Spotlight: Old Four Eyes: A Mississippi Panorama

While an afternoon show pitched at children might not exactly quicken the pulse, one written by Kevin Kling and directed by Open Eye Figure Theatre’s Michael Sommers promises something unique and appealingly weird. To wit, Old Four Eyes is a quasi-musical incorporating puppets, projections, and song to tell an oddball story of the Mississippi River. The show opens with the very old John Banvard (Steve Horstmann) tickling the ivories in the corner. He appears to be well past his sell-by date, until the Skipper (Crystal Spring) exhorts him to tell a story of his youth.

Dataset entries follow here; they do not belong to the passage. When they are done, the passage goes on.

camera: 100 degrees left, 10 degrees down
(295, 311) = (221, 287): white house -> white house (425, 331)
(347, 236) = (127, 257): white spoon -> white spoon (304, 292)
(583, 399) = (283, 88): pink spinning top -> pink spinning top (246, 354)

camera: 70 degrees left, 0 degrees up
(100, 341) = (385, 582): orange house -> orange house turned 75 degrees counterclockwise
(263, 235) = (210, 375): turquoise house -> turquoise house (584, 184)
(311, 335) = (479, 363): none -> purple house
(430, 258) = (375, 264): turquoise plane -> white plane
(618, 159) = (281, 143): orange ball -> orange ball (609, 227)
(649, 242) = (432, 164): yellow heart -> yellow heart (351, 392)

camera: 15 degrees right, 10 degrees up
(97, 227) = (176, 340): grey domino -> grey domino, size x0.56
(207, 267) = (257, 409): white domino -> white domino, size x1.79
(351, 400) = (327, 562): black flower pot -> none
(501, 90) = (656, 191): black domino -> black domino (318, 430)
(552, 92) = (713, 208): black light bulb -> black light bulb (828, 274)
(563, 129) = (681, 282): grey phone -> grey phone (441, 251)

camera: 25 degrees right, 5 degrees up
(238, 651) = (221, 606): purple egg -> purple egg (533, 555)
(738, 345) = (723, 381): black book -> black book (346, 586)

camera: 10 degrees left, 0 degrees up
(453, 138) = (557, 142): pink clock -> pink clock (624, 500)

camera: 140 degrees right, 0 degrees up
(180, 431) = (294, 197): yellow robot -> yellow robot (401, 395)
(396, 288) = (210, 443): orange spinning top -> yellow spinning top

Enter the young Banvard (Teresa Kramer), an arty dreamer who falls under the sway of Prof. Leaky (Briar De Haven)—who happens to be an anthropomorphic representation of the river. (Kling and Sommers previously collaborated at the Children’s Theatre on a show about Banvard, an artist who created a three-mile-long panoramic painting of the Mississippi, which was lost to history.) There’s a detour into the festering slum of Rat Town, and villainy in the form of Para Nunzio (Lisa Bol), who arrives with fantasies of exploitation. Kramer lends a light, wide-eyed take on Banvard—which enables other actors to go exploring into freaky territory. Bol, meanwhile, goes nicely over the top with camp menace (at one point she gets to shout the line “Hello little bunny!” while wielding a working chainsaw). And Xanthia Walker’s Bone Lady is a metaphysical scavenger capable of creeping out just about any age demographic in the room. By the time this hour is spent, a relatively simple story has brought out more baroque undertones, particularly the weird tints of mortality that lurk in the shadows and the ease with which Old Banvard departs this mortal coil. The children I saw the show with didn’t seem to know what to make of it, which in its way seemed to be a good sign. The trip into this particular dream is at times funny, at others wistful, and there’s always a sense that a surprise waits around the corner. It’s too idiosyncratic to be a conventional crowd-pleaser, but who’s looking for those, anyway?